** ABOUT THIS EXERCISE **
Reproduce the data exactly as given, except for any images.

** AVAILABLE DATA **
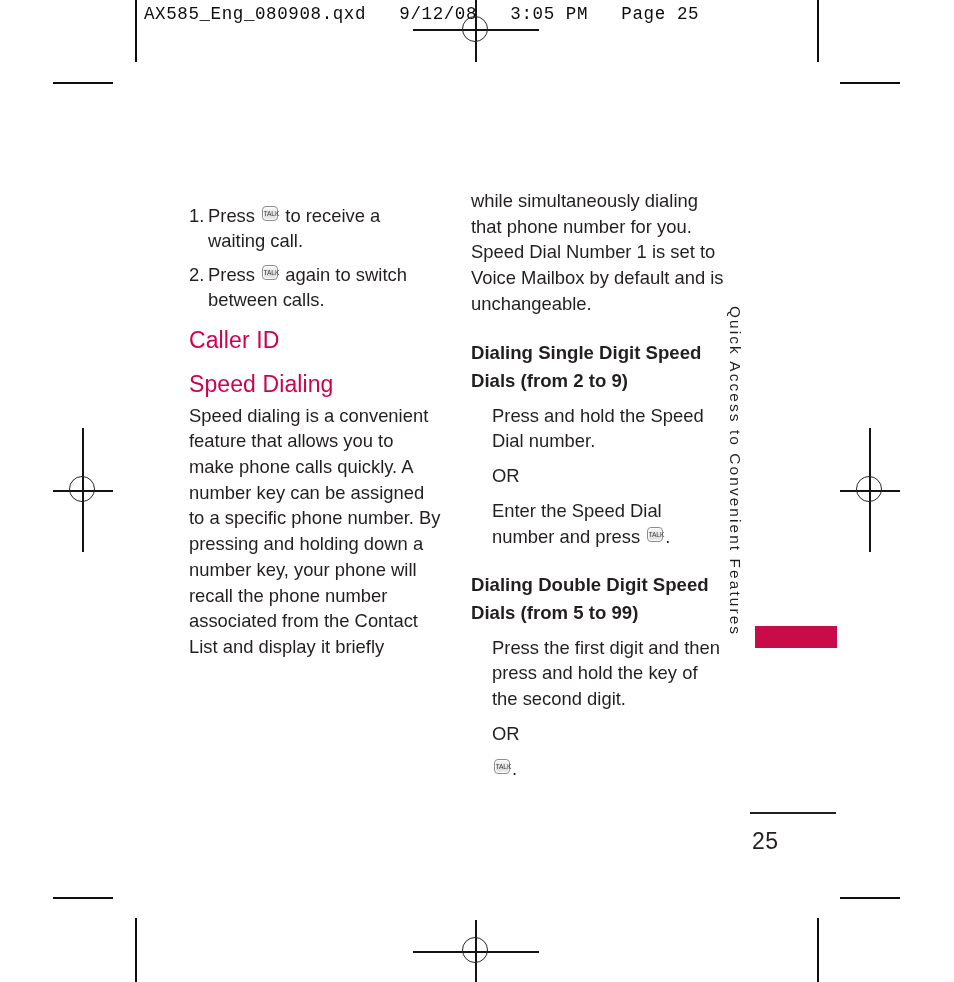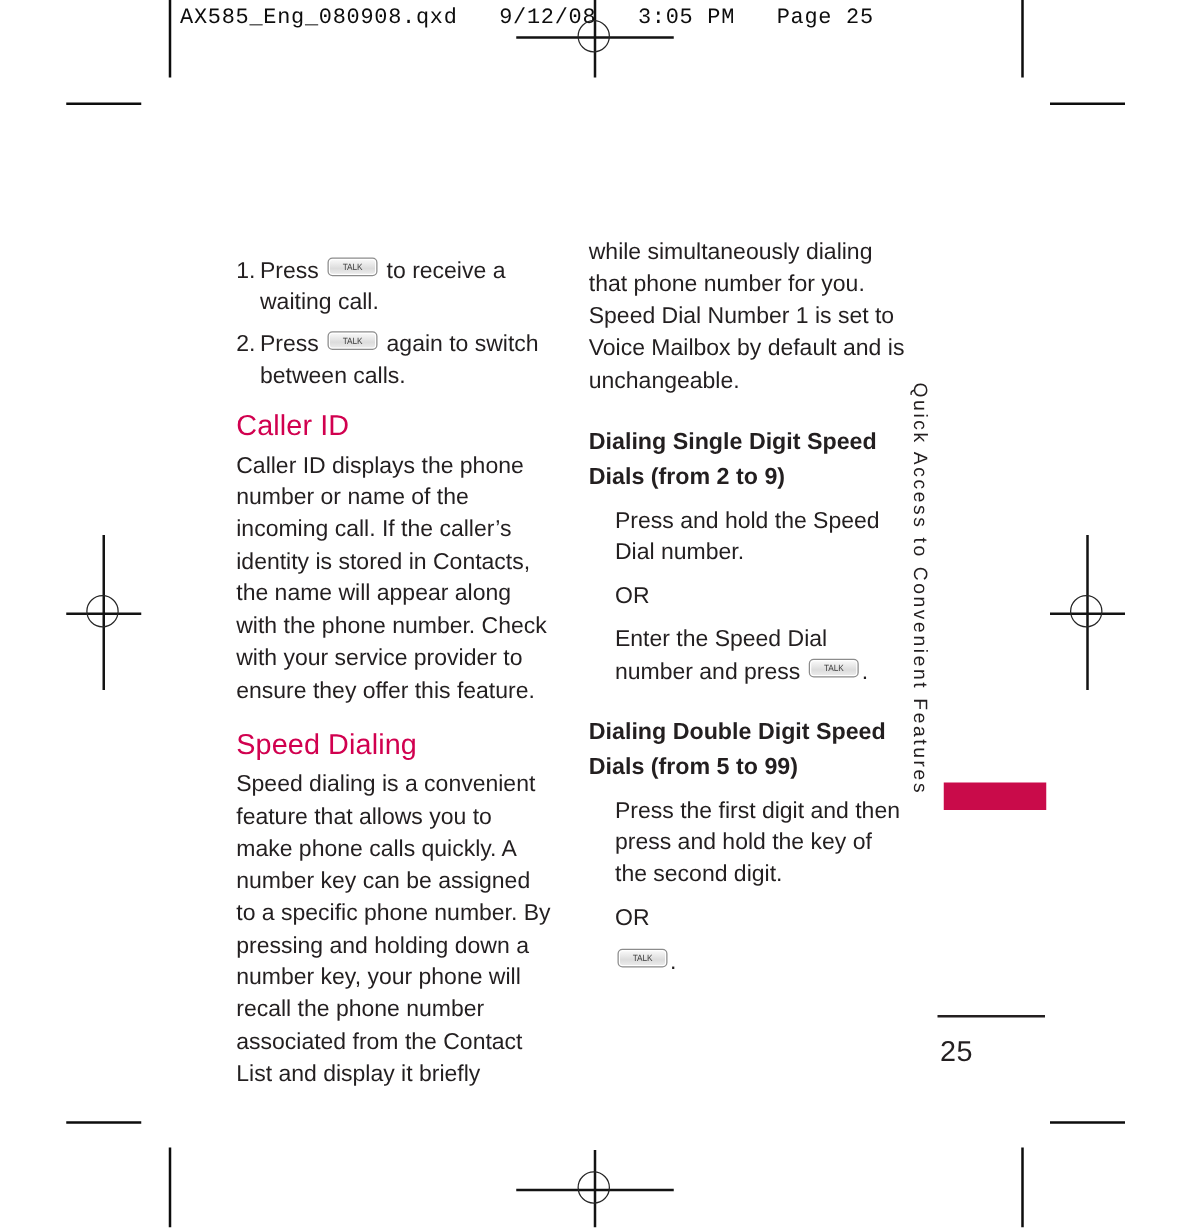--- a/index.html
+++ b/index.html
@@ -118,7 +118,7 @@
   .talkkey {
     display: inline-block;
     vertical-align: 1px;
-    width: 40px;
+    width: 16px;
     height: 15px;
     border: 1px solid #8c8c8c;
     border-radius: 4px;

** SOLUTION FOR THIS TASK **
--- a/index.html
+++ b/index.html
@@ -118,7 +118,7 @@
   .talkkey {
     display: inline-block;
     vertical-align: 1px;
-    width: 40px;
+    width: 16px;
     height: 15px;
     border: 1px solid #8c8c8c;
     border-radius: 4px;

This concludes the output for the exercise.